Classic, folk singer Laura Marling
also joined the Splendour Sideshow circuit, and performed at Sydney's Metro Theatre, Monday night.
I knew she was great, but not this great. To be honest it had been a while since I had listened to her first album 'Alas I Cannot Swim', of which I too really liked tracks such as, *Ghosts' and 'Cross Your Fingers'. But, since this time she has also released album, 'I Speak Because I Can', which definitely is much more textured and stops you right in the middle of many magical moments. Well, they did live anyway.
We arrived just in time for the first support group from Sydney's North Shore, Boy & Bear
. To be honest, I hadn't listened much to them previously, but as an avid lover of Indie-Folk-Rock, you can just imagine these guys were right up my street by the end of their performance.
Frontman, Dave Hosking has a piercingly fantastic voice like Canadian-Australian, Xavier Rudd
. The rest of the group were so controlled and careful with their performance (much like Grizzly Bear!), and all sang in beautiful harmony. Boy & Bear have been busy this year though with gigs, so it is no wonder they sound like the seasoned musicians they are.
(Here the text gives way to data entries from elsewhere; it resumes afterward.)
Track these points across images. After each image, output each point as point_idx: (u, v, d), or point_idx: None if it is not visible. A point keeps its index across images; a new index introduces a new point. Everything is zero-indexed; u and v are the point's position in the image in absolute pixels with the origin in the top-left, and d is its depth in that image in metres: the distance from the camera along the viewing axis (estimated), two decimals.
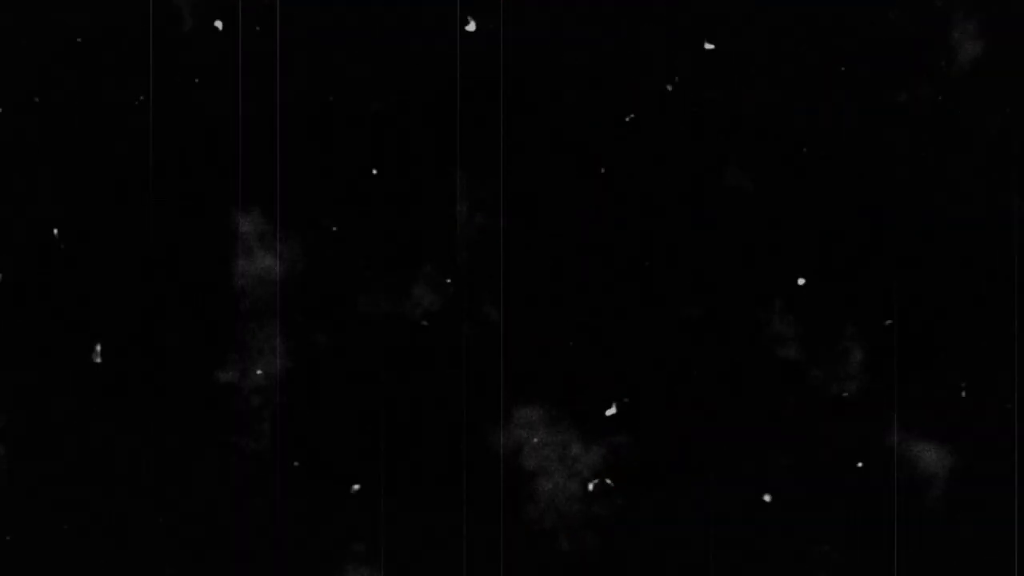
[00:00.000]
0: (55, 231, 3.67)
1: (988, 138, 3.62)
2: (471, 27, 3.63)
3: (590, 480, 3.63)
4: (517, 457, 3.64)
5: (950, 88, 3.62)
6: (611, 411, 3.61)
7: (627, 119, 3.63)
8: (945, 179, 3.61)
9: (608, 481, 3.59)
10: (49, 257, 3.67)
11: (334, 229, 3.62)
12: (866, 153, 3.61)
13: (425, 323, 3.45)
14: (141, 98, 3.66)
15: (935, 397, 3.61)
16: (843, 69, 3.62)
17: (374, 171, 3.65)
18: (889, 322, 3.42)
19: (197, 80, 3.66)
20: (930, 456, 3.61)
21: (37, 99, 3.68)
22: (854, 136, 3.61)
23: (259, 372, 3.65)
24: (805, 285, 3.61)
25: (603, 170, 3.63)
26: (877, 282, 3.61)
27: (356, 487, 3.41)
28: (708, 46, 3.62)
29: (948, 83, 3.62)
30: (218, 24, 3.67)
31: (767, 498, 3.61)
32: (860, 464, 3.61)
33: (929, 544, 3.61)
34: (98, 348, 3.64)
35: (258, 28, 3.65)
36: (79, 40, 3.68)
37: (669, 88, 3.63)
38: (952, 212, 3.61)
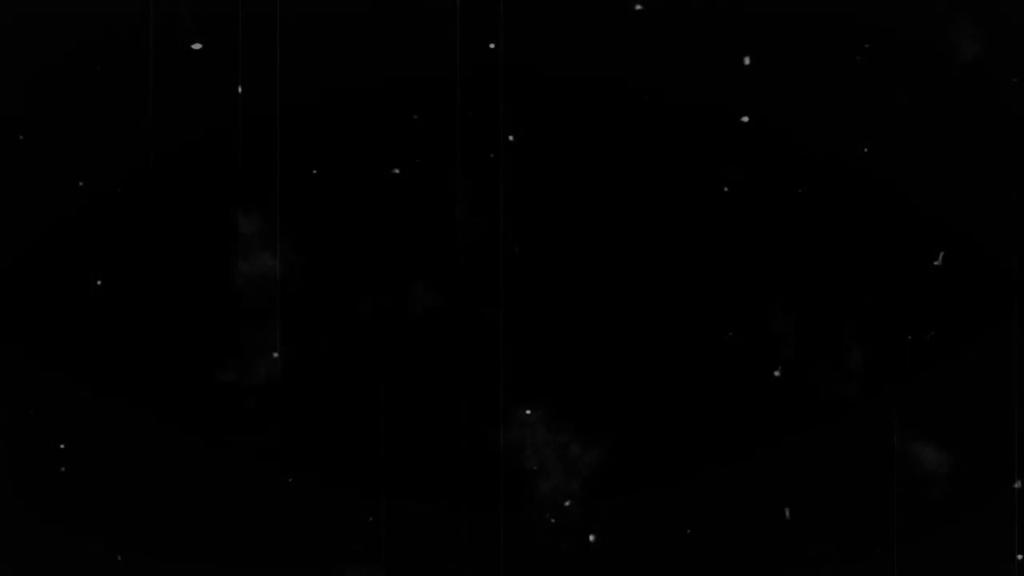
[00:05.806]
0: (54, 231, 3.68)
1: (988, 138, 3.62)
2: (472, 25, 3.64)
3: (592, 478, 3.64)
4: (517, 457, 3.65)
5: (950, 88, 3.62)
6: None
7: (627, 120, 3.63)
8: (946, 179, 3.62)
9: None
10: (49, 257, 3.67)
11: (333, 229, 3.63)
12: (866, 153, 3.61)
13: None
14: (141, 99, 3.67)
15: (935, 397, 3.61)
16: (843, 69, 3.62)
17: (374, 172, 3.65)
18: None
19: (197, 80, 3.67)
20: (930, 456, 3.61)
21: (37, 98, 3.68)
22: (854, 136, 3.62)
23: (259, 372, 3.65)
24: (806, 285, 3.61)
25: (604, 171, 3.63)
26: (877, 282, 3.62)
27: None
28: (708, 49, 3.63)
29: (948, 83, 3.62)
30: (217, 25, 3.68)
31: (772, 501, 3.62)
32: (860, 464, 3.61)
33: (929, 544, 3.61)
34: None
35: (257, 31, 3.65)
36: (80, 40, 3.68)
37: (667, 89, 3.63)
38: (952, 212, 3.61)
Laura Marling followed shortly after with neigh five others, including a cello player, cello bass player, percussionist , ukelele player, keys, who ALL also sang. The keys player from Marling's set, also sang with Boy & Bear which was an interesting display of showmanship and really indicates how well these groups gel. Laura barely had time to blink before she kick-started her set. It was only after this that she began to relax and interact with the audience.
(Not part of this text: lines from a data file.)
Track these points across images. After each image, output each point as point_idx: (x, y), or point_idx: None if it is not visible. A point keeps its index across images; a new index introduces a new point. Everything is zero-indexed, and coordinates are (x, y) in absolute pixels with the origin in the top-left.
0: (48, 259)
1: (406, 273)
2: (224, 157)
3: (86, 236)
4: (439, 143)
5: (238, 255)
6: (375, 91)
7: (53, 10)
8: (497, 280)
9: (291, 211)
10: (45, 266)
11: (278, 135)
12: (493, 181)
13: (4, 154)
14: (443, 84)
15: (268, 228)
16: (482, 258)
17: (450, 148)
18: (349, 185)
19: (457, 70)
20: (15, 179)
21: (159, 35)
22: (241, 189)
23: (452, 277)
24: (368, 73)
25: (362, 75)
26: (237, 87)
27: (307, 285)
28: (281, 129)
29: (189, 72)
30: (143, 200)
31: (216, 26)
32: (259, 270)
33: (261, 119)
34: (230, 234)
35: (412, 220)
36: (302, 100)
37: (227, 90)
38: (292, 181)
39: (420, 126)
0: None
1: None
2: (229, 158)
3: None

With a charming narrative about how she loves Australia, and feels at home here because she lives in Sheppard's Bush (which is apparently full of Australians), Marling continued on with the show, casually sipping at her wine. This baffled me, because not only now would I say that her vocal capacity is way higher than other female folk favourites of mine, like Sarah Blasko and Missy Higgins but she was drinking a throat parching beverage.
The definite highlight of the show was when she sang solo. She promised epic whistling on her side, and delivered. It was something of a teeth whistling. On the record she had a violinist do the part, but when she thinks of it outside of that, she always whistles it and invited the cheeky Hordern crowd to participate.
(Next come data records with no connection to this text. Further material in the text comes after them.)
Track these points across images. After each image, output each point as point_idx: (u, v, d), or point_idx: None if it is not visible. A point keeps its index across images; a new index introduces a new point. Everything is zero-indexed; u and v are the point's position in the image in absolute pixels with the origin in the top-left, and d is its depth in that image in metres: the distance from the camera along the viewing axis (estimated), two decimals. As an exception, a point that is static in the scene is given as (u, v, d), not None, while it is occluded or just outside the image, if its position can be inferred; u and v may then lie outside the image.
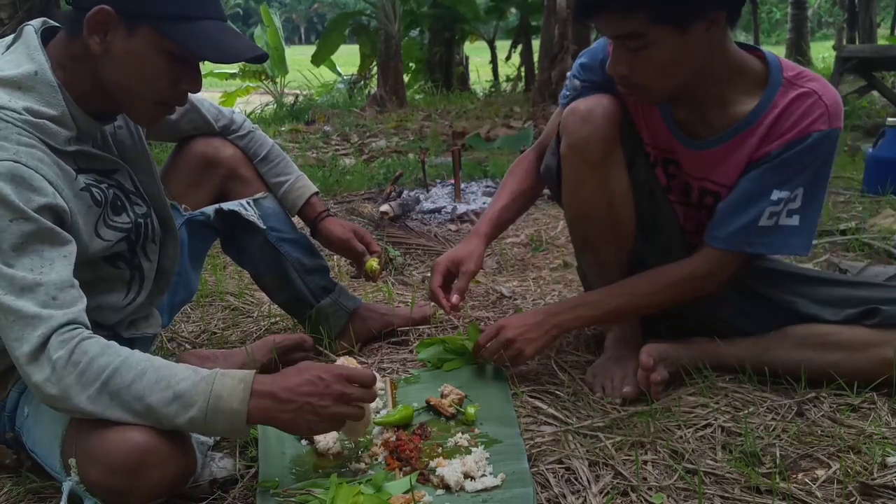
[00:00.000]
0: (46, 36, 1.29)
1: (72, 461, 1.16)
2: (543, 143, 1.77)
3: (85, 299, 1.19)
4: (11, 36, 1.29)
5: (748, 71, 1.47)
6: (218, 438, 1.41)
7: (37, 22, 1.29)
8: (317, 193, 1.85)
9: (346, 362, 1.56)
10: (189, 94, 1.70)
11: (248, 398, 1.15)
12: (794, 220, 1.45)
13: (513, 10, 10.52)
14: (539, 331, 1.57)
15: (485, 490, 1.23)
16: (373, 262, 1.82)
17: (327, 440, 1.36)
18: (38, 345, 1.11)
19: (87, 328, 1.16)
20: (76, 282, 1.18)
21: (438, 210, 3.38)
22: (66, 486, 1.16)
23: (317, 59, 10.34)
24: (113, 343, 1.17)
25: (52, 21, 1.30)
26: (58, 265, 1.16)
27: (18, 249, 1.13)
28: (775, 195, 1.44)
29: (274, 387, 1.18)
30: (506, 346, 1.56)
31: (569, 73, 1.70)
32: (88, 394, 1.12)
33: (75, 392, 1.12)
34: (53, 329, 1.12)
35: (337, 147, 5.70)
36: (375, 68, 10.30)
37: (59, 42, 1.27)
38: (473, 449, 1.35)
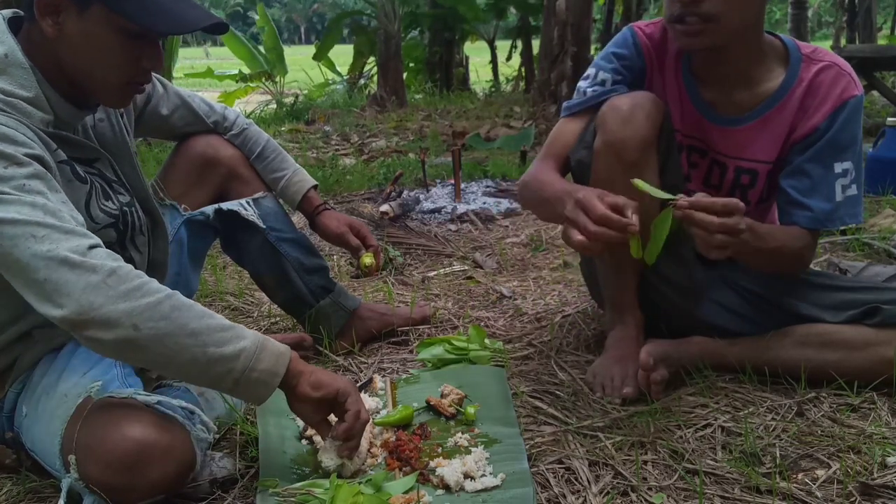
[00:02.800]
0: (17, 26, 1.26)
1: (71, 458, 1.15)
2: (557, 154, 1.66)
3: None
4: None
5: (772, 48, 1.55)
6: (216, 437, 1.41)
7: (7, 11, 1.27)
8: (315, 186, 1.85)
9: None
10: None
11: (289, 351, 1.23)
12: (854, 189, 1.51)
13: (512, 10, 10.51)
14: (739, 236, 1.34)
15: (485, 490, 1.23)
16: (365, 259, 1.81)
17: (330, 462, 1.28)
18: (86, 248, 1.09)
19: None
20: None
21: (438, 210, 3.38)
22: (66, 483, 1.16)
23: (317, 57, 10.42)
24: None
25: (22, 12, 1.27)
26: (64, 210, 1.13)
27: (22, 190, 1.10)
28: (838, 167, 1.50)
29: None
30: (729, 232, 1.30)
31: (582, 82, 1.64)
32: (148, 300, 1.09)
33: (131, 298, 1.08)
34: (96, 244, 1.11)
35: (337, 147, 5.69)
36: (369, 67, 10.31)
37: (23, 30, 1.25)
38: (473, 449, 1.35)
Something new for the finish of her gig, she declared an end to the tradition of encores. And hopes her movement will take effect worldwide. With her endearing delivery, I don't think too many people were bothered, but you can't say to a bunch of slightly tipsy Australians 'you can't have this', and not expect some level of larikinism. So she warned us at the end of the third last song, and there was little disappointment with one or two hecklers.
If you want to feel like you were there, buy her album and play it really really loud, that is how it was live and beyond any experience of female soloist singing I have experienced yet. I often felt like I was dreaming through her story telling and vocal loveliness. Bravo to Laura Marling.